First, thanks to everyone who has responded so far to my question
about the booklet. I really appreciate every bit of feedback. I'm glad
to be reminded that "Why me?" is a really common question. (And
also one I can't answer. But I think that this question is partly code 
for "Is this my fault?" -- a question that I *can* answer.)  Also, I 
think that focussing on the present ("you can feel better now") is 
going to have to be a large part of the booklet. Thinking about the 
future is hard; it's much easier to be motivated by the here and now.

Liz Davis wrote:
>I like your answer; it's the question I have a problem with.  My experience 
>as a young kid with diabetes was that as soon as an adult offered up an 
>unsolicited comment on something that wouldn't or didn't have to happen to 
>me, even though I had diabetes, I usually figured they were just trying to 
>comfort me and it would.  Especially if it wasn't something I was worried 
>about.  Otherwise, why would they mention it in the first place, since it 
>wasn't going to affect me?  It seemed to me like evasive tapdancing.

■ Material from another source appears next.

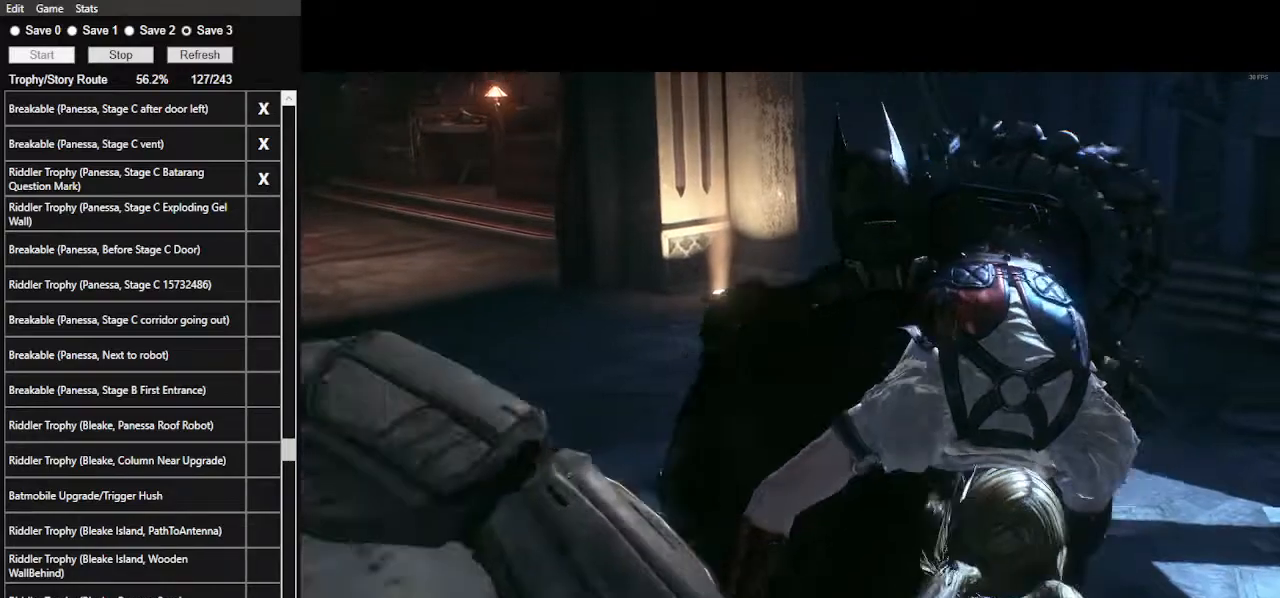
{"keys": ["w"], "mouse": [], "mouse_move": "still", "events": []}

>I guess my point is that this question does need to be answered honestly, 
>but maybe only if it's asked. 

I'm going to have to think a lot about this. One problem I'm dealing 
with is that I don't know which of the many misconceptions about 
diabetes the child or parents may have heard. If they haven't heard one, 
am I just adding a new fear by saying "You may have heard X -- but 
it's not true"? I have to anticipate the questions they may be asking and 
the fears that they may be feeling. Some of this I know from my own 
experience, but since I was diagnosed as an adult, it's been different
for me than for people diagnosed as kids. That's one reason that your
input is really valuable.

We had a focus group of kids that was mainly aimed at getting ideas
about the art style so that we could make the booklet visually appealing.

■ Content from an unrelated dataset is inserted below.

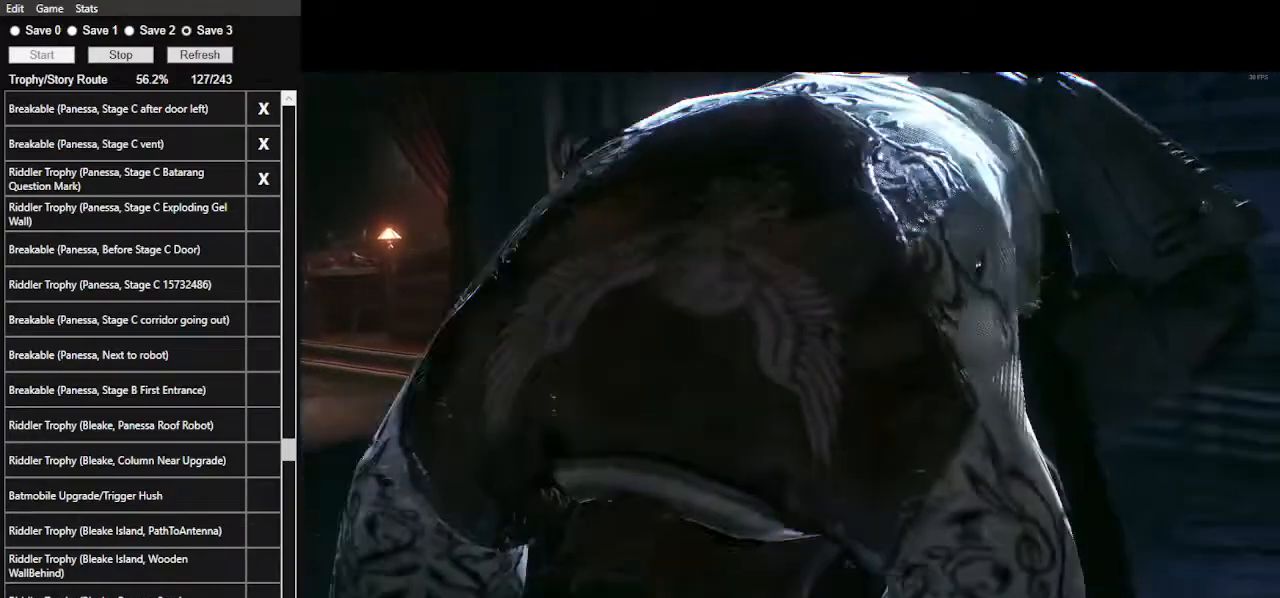
{"keys": ["w"], "mouse": [], "mouse_move": "still", "events": []}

I did ask the kids a few questions about illness and comfort, one of 
which was "If your doctor told you that you had a serious disease, 
what would you want to know?" They all said that they'd want to know
if they were going to die. The funny thing about that question is that 
it's based on the stereotype of the doctor saying "you have 6 months 
to live." As we know, they rarely say anything so definite. I think 
that I can answer the "will I die" question honestly, but a little less 
directly. Maybe that's the way I should go.